» **Extracted records**
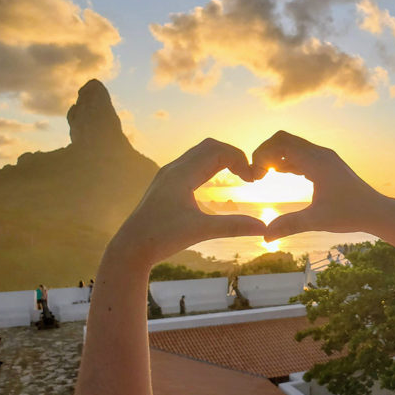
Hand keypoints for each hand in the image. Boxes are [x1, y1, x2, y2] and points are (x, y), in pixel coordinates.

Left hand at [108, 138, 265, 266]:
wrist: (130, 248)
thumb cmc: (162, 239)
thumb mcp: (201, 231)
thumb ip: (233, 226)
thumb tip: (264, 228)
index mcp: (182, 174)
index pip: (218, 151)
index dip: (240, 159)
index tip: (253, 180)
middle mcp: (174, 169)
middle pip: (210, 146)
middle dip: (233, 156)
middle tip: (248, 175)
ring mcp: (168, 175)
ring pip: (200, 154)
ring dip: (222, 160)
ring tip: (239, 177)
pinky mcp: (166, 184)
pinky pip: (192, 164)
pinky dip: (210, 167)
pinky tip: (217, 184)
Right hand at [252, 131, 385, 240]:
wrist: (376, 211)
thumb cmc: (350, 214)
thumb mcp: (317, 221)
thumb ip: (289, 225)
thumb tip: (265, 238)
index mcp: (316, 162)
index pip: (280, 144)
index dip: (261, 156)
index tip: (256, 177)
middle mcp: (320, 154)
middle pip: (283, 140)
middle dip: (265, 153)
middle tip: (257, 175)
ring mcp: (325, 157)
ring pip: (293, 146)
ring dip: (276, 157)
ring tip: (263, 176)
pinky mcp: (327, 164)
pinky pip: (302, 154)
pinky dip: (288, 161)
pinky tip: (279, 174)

==

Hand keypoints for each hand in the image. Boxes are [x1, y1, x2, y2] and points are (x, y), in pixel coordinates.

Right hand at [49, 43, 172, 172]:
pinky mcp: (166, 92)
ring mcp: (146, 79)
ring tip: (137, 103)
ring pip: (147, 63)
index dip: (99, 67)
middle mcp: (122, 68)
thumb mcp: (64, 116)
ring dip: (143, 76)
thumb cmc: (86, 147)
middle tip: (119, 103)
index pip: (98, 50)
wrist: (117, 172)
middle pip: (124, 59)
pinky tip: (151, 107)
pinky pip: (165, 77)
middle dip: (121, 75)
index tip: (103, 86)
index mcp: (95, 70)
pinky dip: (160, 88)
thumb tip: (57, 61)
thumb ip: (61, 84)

» **Work to be completed**
Each line that holds the string "pinky" is to be copied from the entries above.

» **Result of this exercise**
pinky mcp: (166, 184)
pinky pip: (192, 164)
pinky dip: (210, 167)
pinky tip: (217, 184)
pinky mcp: (327, 164)
pinky pip: (302, 154)
pinky dip: (288, 161)
pinky tip: (279, 174)
pinky mcp: (166, 92)
pinky tip: (151, 107)
pinky pip: (165, 77)
pinky dip: (160, 88)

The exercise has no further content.